Required action ▸
All lines from the one with "M 168,1222 L 411,1225 L 415,1129" through the final line of the records below must be written out exactly, with no other text.

Data records ▸
_____
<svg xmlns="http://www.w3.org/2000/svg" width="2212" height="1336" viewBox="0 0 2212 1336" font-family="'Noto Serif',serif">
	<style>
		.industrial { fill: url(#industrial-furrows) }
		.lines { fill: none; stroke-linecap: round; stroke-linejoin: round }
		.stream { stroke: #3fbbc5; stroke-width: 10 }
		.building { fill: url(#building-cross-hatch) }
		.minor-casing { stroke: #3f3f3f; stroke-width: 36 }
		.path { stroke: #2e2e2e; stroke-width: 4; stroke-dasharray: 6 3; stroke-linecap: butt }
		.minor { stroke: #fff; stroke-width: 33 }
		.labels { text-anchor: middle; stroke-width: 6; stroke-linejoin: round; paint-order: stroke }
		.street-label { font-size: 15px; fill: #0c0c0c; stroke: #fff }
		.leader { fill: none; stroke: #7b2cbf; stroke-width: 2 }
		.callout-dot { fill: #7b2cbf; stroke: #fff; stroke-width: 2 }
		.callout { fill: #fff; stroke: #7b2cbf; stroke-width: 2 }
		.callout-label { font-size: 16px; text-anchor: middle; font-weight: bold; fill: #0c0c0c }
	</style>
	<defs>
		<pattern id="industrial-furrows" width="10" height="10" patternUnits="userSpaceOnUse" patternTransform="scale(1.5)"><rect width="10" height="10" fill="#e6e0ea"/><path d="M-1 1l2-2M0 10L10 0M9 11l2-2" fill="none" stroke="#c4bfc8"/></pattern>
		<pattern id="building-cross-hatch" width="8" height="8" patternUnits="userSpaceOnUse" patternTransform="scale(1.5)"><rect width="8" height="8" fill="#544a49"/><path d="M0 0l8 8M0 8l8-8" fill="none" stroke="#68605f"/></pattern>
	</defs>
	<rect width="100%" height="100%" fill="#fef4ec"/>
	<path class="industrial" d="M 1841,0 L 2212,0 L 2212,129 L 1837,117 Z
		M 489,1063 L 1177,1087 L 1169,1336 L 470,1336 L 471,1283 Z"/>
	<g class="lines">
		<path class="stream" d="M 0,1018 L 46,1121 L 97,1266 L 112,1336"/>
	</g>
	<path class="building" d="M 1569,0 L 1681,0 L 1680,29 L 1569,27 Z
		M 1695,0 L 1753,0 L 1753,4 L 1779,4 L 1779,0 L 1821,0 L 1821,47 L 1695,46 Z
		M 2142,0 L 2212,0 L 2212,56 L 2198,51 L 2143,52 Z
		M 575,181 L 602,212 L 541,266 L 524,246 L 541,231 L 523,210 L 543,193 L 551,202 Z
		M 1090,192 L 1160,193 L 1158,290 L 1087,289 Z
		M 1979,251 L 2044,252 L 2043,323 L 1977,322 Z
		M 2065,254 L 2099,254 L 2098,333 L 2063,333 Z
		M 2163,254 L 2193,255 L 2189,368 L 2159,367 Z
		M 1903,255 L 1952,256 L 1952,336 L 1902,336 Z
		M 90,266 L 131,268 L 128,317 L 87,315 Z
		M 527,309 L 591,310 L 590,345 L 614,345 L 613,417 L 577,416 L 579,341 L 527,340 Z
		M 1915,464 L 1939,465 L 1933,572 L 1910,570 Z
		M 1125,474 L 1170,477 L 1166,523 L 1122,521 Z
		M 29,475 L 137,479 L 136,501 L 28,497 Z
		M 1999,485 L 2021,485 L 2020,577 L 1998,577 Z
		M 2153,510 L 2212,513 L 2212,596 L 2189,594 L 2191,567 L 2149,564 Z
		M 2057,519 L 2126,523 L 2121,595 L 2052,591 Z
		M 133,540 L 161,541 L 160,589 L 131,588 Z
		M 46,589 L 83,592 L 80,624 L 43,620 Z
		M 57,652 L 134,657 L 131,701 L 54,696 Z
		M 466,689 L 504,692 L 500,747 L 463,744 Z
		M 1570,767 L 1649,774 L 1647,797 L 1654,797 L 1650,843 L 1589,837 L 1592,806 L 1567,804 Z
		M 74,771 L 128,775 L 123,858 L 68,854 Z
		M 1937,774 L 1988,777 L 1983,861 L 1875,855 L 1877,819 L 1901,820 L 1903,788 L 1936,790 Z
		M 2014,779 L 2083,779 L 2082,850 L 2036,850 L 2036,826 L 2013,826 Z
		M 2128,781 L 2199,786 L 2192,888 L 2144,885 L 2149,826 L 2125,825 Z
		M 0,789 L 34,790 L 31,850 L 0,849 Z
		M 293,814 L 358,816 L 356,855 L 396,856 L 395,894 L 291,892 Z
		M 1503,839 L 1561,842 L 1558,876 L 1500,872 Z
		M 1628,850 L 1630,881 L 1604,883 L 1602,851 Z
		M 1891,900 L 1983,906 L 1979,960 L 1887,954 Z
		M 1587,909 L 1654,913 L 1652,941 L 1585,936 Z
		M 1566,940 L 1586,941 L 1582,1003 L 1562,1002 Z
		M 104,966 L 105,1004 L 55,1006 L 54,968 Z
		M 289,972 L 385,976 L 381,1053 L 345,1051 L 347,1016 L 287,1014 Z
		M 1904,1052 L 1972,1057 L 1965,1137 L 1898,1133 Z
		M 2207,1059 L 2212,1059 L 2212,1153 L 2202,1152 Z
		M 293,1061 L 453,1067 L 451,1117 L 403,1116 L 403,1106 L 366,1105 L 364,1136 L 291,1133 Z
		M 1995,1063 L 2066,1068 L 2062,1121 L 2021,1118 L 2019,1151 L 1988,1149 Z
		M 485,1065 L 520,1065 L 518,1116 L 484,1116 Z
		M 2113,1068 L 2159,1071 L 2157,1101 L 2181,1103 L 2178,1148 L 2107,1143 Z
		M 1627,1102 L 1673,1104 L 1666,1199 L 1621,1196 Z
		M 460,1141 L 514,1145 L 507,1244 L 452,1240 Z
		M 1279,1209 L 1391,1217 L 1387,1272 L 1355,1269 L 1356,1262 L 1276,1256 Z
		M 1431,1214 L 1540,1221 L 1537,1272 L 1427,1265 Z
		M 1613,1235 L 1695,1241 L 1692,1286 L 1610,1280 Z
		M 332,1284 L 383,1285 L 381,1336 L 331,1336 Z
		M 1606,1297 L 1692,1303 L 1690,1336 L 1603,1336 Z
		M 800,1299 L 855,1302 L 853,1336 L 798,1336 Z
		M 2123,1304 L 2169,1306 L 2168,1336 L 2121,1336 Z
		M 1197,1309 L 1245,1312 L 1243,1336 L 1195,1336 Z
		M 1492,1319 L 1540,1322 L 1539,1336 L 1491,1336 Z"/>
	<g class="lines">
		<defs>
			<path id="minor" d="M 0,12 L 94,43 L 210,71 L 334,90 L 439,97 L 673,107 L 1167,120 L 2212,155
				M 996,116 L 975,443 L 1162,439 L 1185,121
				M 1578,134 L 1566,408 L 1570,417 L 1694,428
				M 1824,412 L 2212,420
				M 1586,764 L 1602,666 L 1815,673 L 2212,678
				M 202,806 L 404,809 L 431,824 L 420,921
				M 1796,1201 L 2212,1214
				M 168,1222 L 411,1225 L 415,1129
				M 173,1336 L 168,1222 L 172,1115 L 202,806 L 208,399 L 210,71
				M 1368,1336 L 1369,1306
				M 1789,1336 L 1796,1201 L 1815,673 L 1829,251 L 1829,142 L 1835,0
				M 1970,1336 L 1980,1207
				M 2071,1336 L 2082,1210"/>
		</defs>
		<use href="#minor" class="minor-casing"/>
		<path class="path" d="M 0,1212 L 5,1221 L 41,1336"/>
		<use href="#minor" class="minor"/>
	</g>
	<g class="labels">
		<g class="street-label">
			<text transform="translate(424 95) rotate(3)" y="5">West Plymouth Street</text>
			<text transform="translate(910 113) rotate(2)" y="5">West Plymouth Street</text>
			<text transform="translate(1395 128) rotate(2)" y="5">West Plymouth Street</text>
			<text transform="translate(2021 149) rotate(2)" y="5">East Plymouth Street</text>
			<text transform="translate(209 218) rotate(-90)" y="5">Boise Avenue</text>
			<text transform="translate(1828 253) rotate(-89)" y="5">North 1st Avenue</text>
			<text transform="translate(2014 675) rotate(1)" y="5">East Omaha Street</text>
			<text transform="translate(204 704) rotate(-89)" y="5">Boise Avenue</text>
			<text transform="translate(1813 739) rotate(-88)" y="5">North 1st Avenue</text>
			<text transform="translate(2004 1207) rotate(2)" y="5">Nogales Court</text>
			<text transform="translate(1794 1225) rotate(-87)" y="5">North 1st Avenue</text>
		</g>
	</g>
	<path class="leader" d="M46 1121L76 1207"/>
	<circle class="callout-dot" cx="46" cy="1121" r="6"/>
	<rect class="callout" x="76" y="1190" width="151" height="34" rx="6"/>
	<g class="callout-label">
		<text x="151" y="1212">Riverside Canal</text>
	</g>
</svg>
_____
Answer box ▸
				M 168,1222 L 411,1225 L 415,1129
				M 173,1336 L 168,1222 L 172,1115 L 202,806 L 208,399 L 210,71
				M 1368,1336 L 1369,1306
				M 1789,1336 L 1796,1201 L 1815,673 L 1829,251 L 1829,142 L 1835,0
				M 1970,1336 L 1980,1207
				M 2071,1336 L 2082,1210"/>
		</defs>
		<use href="#minor" class="minor-casing"/>
		<path class="path" d="M 0,1212 L 5,1221 L 41,1336"/>
		<use href="#minor" class="minor"/>
	</g>
	<g class="labels">
		<g class="street-label">
			<text transform="translate(424 95) rotate(3)" y="5">West Plymouth Street</text>
			<text transform="translate(910 113) rotate(2)" y="5">West Plymouth Street</text>
			<text transform="translate(1395 128) rotate(2)" y="5">West Plymouth Street</text>
			<text transform="translate(2021 149) rotate(2)" y="5">East Plymouth Street</text>
			<text transform="translate(209 218) rotate(-90)" y="5">Boise Avenue</text>
			<text transform="translate(1828 253) rotate(-89)" y="5">North 1st Avenue</text>
			<text transform="translate(2014 675) rotate(1)" y="5">East Omaha Street</text>
			<text transform="translate(204 704) rotate(-89)" y="5">Boise Avenue</text>
			<text transform="translate(1813 739) rotate(-88)" y="5">North 1st Avenue</text>
			<text transform="translate(2004 1207) rotate(2)" y="5">Nogales Court</text>
			<text transform="translate(1794 1225) rotate(-87)" y="5">North 1st Avenue</text>
		</g>
	</g>
	<path class="leader" d="M46 1121L76 1207"/>
	<circle class="callout-dot" cx="46" cy="1121" r="6"/>
	<rect class="callout" x="76" y="1190" width="151" height="34" rx="6"/>
	<g class="callout-label">
		<text x="151" y="1212">Riverside Canal</text>
	</g>
</svg>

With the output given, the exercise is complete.